14. Нечто из области футурологии и экологии

«Судьбу!» «Судьбу!»

Словно рог герольда, из подворотни доносится зычный голос. Из переулка во двор, оглядывая этажи натренированным оком, идет вдохновенный кудесник.

«Предсказываю судьбу. Имею рекомендации от знаменитых ясновидящих. Выдаю письменное заключение с гарантией. Кто желает узнать, что его ожидает? Что было, что будет, что скрыто в тумане времен. Не все сразу, по очереди!» — говорит прорицатель, точно в самом деле осаждаемый толпой. И вот уже кто-то, шмыгая носом, приблизился к старому неряшливому человеку, стоящему посреди двора с лотком и носатой птицей на ладони. Кто сейчас помнит эту птицу? — или лучше сказать: кто из нас ее не помнит?..

«Матильда, — сказал продавец будущего, — помоги молодому человеку узнать то, чего никакая наука не знает. Но только всю правду, Матильда. Всю правду!»

Лиловый старческий глаз вещей птицы затянулся белой пленкой. Матильда повела носом, клюнула, но не попала, клюнула снова.

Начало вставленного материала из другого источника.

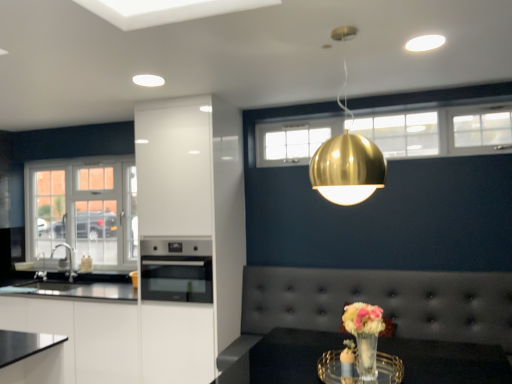
Question: Could you tell me if stainless steel oven at center is turned towards gold metallic sphere at upper center?

Choices:
 (A) no
 (B) yes

Answer: (A)

Question: Considering the relative sizes of stainless steel oven at center and gold metallic sphere at upper center in the image provided, is stainless steel oven at center thinner than gold metallic sphere at upper center?

Choices:
 (A) no
 (B) yes

Answer: (A)

Question: Is stainless steel oven at center shorter than gold metallic sphere at upper center?

Choices:
 (A) no
 (B) yes

Answer: (B)

Question: Can you confirm if stainless steel oven at center is positioned to the left of gold metallic sphere at upper center?

Choices:
 (A) yes
 (B) no

Answer: (A)

Question: Considering the relative sizes of stainless steel oven at center and gold metallic sphere at upper center in the image provided, is stainless steel oven at center wider than gold metallic sphere at upper center?

Choices:
 (A) yes
 (B) no

Answer: (A)

Question: From the image's perspective, would you say stainless steel oven at center is positioned over gold metallic sphere at upper center?

Choices:
 (A) no
 (B) yes

Answer: (A)

Question: Does white glossy cabinet at center have a lesser width compared to gold metallic sphere at upper center?

Choices:
 (A) yes
 (B) no

Answer: (B)

Question: Is white glossy cabinet at center positioned in front of gold metallic sphere at upper center?

Choices:
 (A) yes
 (B) no

Answer: (B)

Question: Can you confirm if white glossy cabinet at center is wider than gold metallic sphere at upper center?

Choices:
 (A) no
 (B) yes

Answer: (B)

Question: Is white glossy cabinet at center next to gold metallic sphere at upper center and touching it?

Choices:
 (A) no
 (B) yes

Answer: (A)

Question: Is white glossy cabinet at center oriented towards gold metallic sphere at upper center?

Choices:
 (A) yes
 (B) no

Answer: (B)

Question: Does white glossy cabinet at center have a larger size compared to gold metallic sphere at upper center?

Choices:
 (A) yes
 (B) no

Answer: (A)

Question: Is stainless steel oven at center oriented towards white glass window at left?

Choices:
 (A) no
 (B) yes

Answer: (A)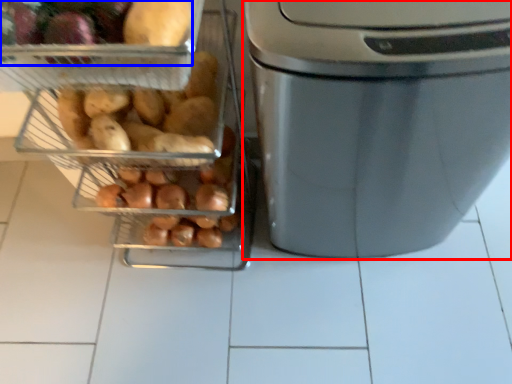
Question: Which point is further to the camera, home appliance (highlighted by a red box) or food (highlighted by a blue box)?

Choices:
 (A) home appliance
 (B) food

Answer: (B)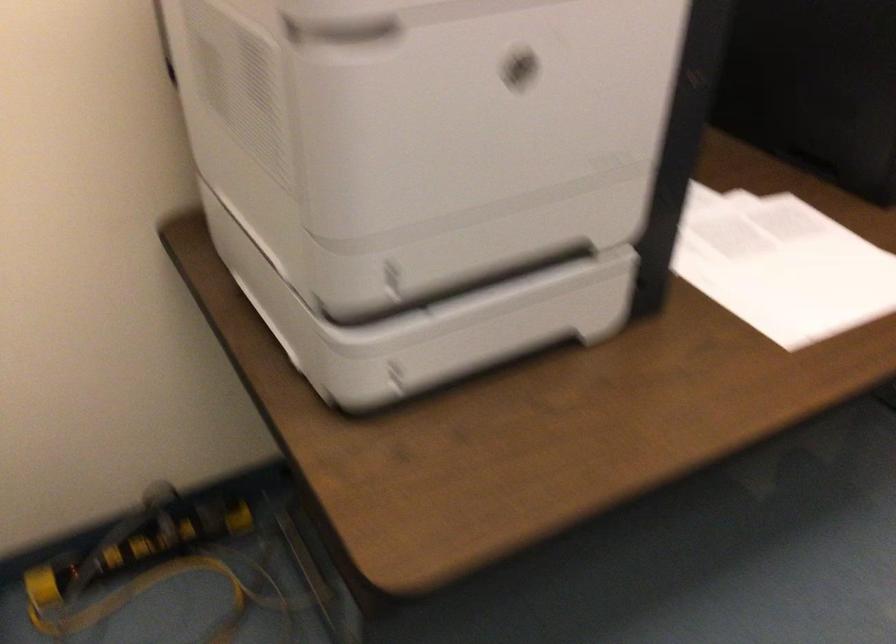
Where would you get the document paper? Please return your answer as a coordinate pair (x, y).

(811, 263)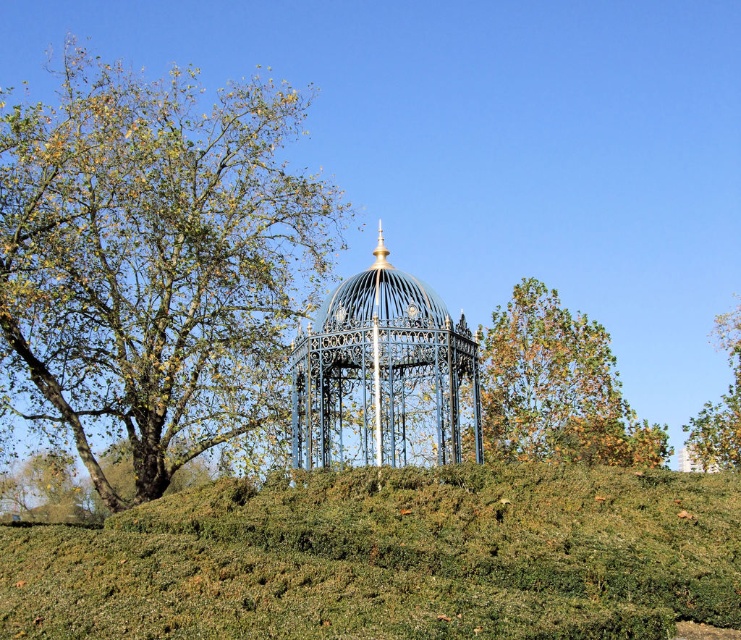
Question: Does green leafy tree at left appear under yellow-green foliage at right?

Choices:
 (A) no
 (B) yes

Answer: (A)

Question: Which is nearer to the yellow-green foliage at right?

Choices:
 (A) green leafy tree at left
 (B) green leafy tree at upper right
 (C) green grassy hill at center
 (D) blue wrought iron gazebo at center

Answer: (D)

Question: Does green leafy tree at left have a greater width compared to blue wrought iron gazebo at center?

Choices:
 (A) no
 (B) yes

Answer: (B)

Question: Considering the real-world distances, which object is farthest from the green leafy tree at left?

Choices:
 (A) yellow-green foliage at right
 (B) green grassy hill at center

«Не здесь, — закричал продавец, — дома прочтешь! Наедине со своей судьбой. Что было, что будет… Предсказываю судьбу, удачу в любви, утешение в старости!»

Внимательный наблюдатель мог заметить, что вариантов того, что нас ожидало, было не так уж много. В лотке лежало полтора десятка билетов. Будущее, как и прошлое, не отличалось разнообразием, и к чести прорицателя нужно сказать, что лучшая часть его прогнозов сбылась. Во всяком случае, процент попаданий был не меньше, чем у основоположников научного коммунизма, занимавшихся, как известно, аналогичными проблемами. Продавец будущего не знал, что его скромный промысел достиг высот, на которых царило самое передовое учение. Кое-чего он не предвидел: например, того, что случилось очень скоро; что на крышах завоют сирены, люди с детьми на руках побегут к подземельям метро и весь дом превратится в гору щебня. Но этого не в силах было предсказать и великое учение.

То было время высокой уличной конъюнктуры и процветающей коммерции. Следом за прорицателем появился продавец чистого воздуха, вкатил во двор свою тачечку, и толпа детей обступила его, как хор — солиста.

«Здоровье прежде всего, — запел он высоким тенором, — в здоровом теле здоровый дух, как сказал бессмертный Аристотель. Свежий, свежайший воздух! Озон из сосновых лесов!»

Толпа расступилась. Девочка в коротком расстегнутом пальто, руки в карманах, приблизилась к батарее бутылей и пузырьков, заткнутых бумагой. Продавец широким жестом предлагал товар, цитировал Аристотеля.

Она протянула руку к самой большой бутылке. «Здесь три литра, хватит ли у тебя денег?» — спросил продавец воздуха.

Девочка вытащила бумажную пробку и принюхалась. «Что ты делаешь? Выпустишь воздух!»

«Не бзди, заплачу, — проговорила она надменно, — что-то воздух у тебя несвежий…»

«Самый чистый и здоровый воздух, — сказал продавец. — Озон». Она вручила ему трешку, происхождение которой читателю уже известно.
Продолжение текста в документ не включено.